◆ Work required ◆
The word "results": say how many lines of the data below contain it, and give the number alone.

Stored data:
━━━━
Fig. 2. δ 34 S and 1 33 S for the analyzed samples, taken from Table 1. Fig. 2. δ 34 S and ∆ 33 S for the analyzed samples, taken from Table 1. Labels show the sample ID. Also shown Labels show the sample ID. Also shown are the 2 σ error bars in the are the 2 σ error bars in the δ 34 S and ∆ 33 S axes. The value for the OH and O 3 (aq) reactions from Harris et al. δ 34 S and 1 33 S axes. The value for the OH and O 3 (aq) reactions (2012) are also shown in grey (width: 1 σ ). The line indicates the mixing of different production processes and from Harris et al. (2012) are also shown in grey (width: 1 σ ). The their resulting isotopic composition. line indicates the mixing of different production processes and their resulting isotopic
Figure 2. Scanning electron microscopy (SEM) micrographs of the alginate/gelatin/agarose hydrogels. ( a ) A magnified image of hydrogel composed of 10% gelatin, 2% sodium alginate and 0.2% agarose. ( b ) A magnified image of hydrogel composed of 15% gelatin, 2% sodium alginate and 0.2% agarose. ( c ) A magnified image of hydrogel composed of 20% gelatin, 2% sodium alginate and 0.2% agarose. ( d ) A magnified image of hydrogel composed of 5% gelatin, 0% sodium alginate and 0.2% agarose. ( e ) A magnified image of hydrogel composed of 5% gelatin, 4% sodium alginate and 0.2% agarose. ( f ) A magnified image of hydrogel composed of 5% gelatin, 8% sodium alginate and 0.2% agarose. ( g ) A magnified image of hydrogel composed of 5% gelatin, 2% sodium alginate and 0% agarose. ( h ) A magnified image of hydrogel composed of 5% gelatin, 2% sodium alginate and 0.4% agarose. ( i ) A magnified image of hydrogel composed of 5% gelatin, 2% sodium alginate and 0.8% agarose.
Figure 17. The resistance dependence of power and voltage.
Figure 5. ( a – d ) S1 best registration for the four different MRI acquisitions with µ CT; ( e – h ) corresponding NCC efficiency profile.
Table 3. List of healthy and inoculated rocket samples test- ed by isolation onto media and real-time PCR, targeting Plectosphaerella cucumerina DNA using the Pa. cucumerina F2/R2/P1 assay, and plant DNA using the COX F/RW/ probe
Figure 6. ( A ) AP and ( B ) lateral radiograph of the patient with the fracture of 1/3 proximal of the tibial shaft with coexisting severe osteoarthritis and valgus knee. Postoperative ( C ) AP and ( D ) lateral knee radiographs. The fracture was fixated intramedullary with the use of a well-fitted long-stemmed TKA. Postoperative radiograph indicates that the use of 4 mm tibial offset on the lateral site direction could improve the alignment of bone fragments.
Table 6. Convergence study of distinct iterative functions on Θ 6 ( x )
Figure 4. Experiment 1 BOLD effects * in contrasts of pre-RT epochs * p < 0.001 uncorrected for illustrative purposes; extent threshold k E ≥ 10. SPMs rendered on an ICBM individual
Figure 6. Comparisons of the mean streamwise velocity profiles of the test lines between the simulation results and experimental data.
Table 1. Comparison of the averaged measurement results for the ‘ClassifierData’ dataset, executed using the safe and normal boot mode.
━━━━
◆ Written reply ◆
2